**What you are asked to do**.
Please answer these from the text below on simulating a coin with irrational bias:
(a) Which earlier paper does the text name besides the one by Luis Mendo?
(b) In the series given for Euler's constant, what does B(j) denote?
(c) What kind of random variable is the number of iterations, and with what parameter?

======== Passage given ========

Simulating a coin with irrational bias using rational arithmetic

An arXived paper by Luis Mendo adresses the issue of simulating coins with irrational probabilities from a fair coin, somehow connected with one of the latest riddles. Where I realised only irrational coins could be simulated in a fixed and finite number of throws! The setting of the paper is however similar to the one of a Bernoulli factory in that an unlimited number of coins can be generated (but it relies on a  fair coin). And the starting point is a series representation of the irrational ζ as a sum of positive and rational terms. As well as an earlier paper by the Warwick team of Łatuszyński et al. (2011). The solution is somewhat anticlimactic in that the successive draws of the fair coin lead to a sequence of intervals with length divided by 2 at each step. And stopping when a certain condition is met, requiring some knowledge on the tail error of the series. The paper shows further that the number of inputs used by its algorithm has an exponential tail. The examples provided therein are Euler’s constant

\gamma =\frac{1}{2} + \sum_{i=1}^\infty \frac{B(i)}{2i(2i+1)(2i+2)}

where B(j) is the number of binary digits of j, and π/4 which can be written as an alternating series. An idle question that came to me while reading this paper is the influence of the series chosen to represent the irrational ζ as it seems that a faster decrease in the series should lead to fewer terms being used. However, the number of iterations is a geometric random variable with parameter 1/2, therefore the choice of the series curiously does not matter.

======== Available data ========

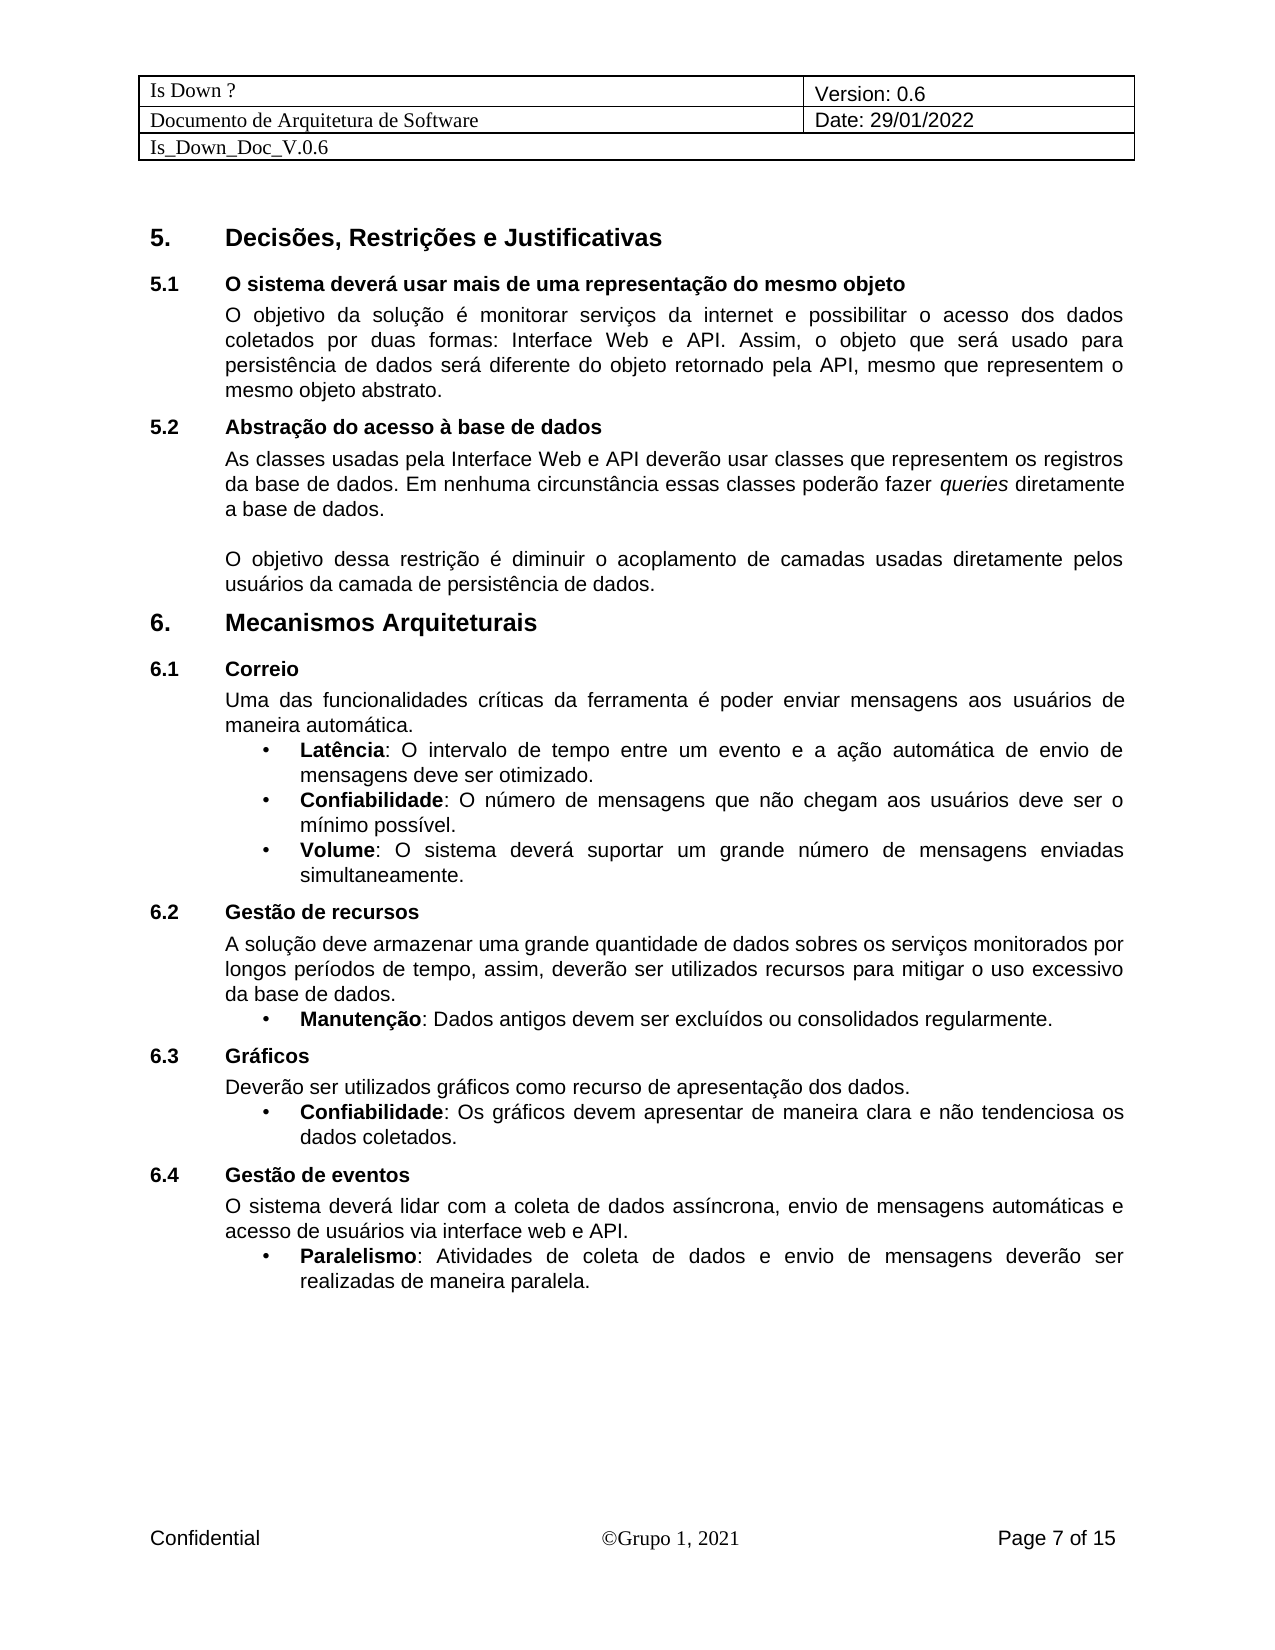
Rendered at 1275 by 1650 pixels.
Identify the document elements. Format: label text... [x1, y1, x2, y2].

========

**Response for this exercise**.
(a) A 2011 paper by the Warwick team of Łatuszyński et al.
(b) The number of binary digits of j.
(c) A geometric random variable with parameter 1/2.